For purposes of this article, we have broken the above four pressures down into the key business questions that need to be dealt with, and show how analytics has been used to effectively reduce departmental pressure. At the end, we will show the reader how to tie these analytics all together, and further demonstrate that using business intelligence is essential to not only relieve today’s reporting requirements, but to get your ED ahead of the curve.
Four Key Pressures in Managing the ED
Healthcare providers, including acute care, ambulatory care and ancillary care are embracing a model with a triple aim, which includes quality, service and cost. Progressive organizations have added a fourth “aim,” making the mission a “quadruple aim.” This fourth aim centers on staff, physician and partner engagement. Since providing healthcare is a service business, this fourth aim in many ways ties all of the others together. The ED ties them together at a rapid pace, and is therefore a propitious place to begin your business intelligence journey, or to improve it once you have begun. If your analytical capabilities can make it there, they can make it anywhere.

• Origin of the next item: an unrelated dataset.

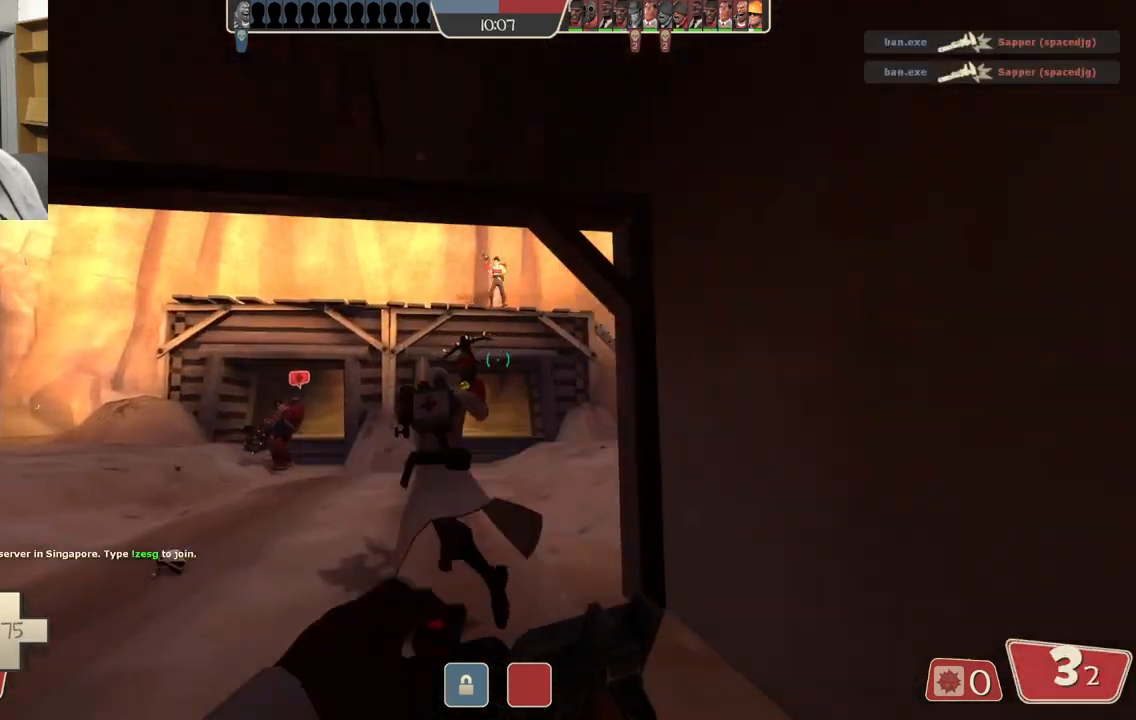
{"buttons": [], "left_stick": "up-right", "right_stick": "left", "events": [[133, "right_stick", "left"], [217, "left_stick", "up-right"], [283, "right_stick", "center"], [467, "right_stick", "left"]]}
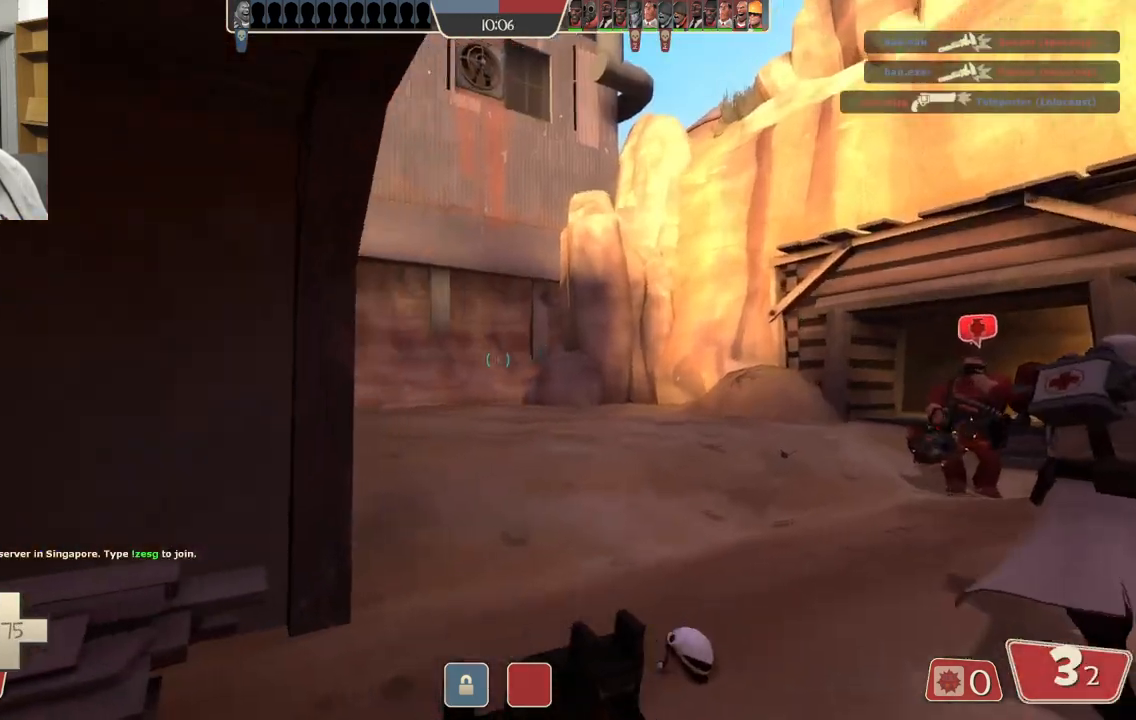
{"buttons": [], "left_stick": "right", "right_stick": "center", "events": [[100, "right_stick", "center"], [200, "left_stick", "right"], [200, "right_stick", "left"], [333, "right_stick", "center"]]}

However, before you begin your journey of collecting, analyzing and presenting actionable information, there are some key business intelligence principles you should consider:
Data is everywhere and can get overwhelming. Establish a list of 10-12 key performance indicators (KPIs) and focus on metrics that can be directly impacted by a behavior change.
When reporting KPIs, application of the balanced scorecard approach and its principles of showing results as red (your threshold value), green (your target value) and yellow (caution level) is a best practice. If you require a starting point for target and threshold values, calculate and use 2 times standard deviation above or below the mean for each KPI.
Don’t just report KPIs, but rather create drill paths from KPIs to actionable data. This drill information may include lists of patients outside a threshold by physician/mid-level practitioner (MLP), by nurse, by registration clerk, etc. Use these lists as a feedback mechanism for KPI improvement.
Start by focusing efforts on KPIs that are red. But do not stop there. Those in your organization with consistent green metrics are your teachers down the line.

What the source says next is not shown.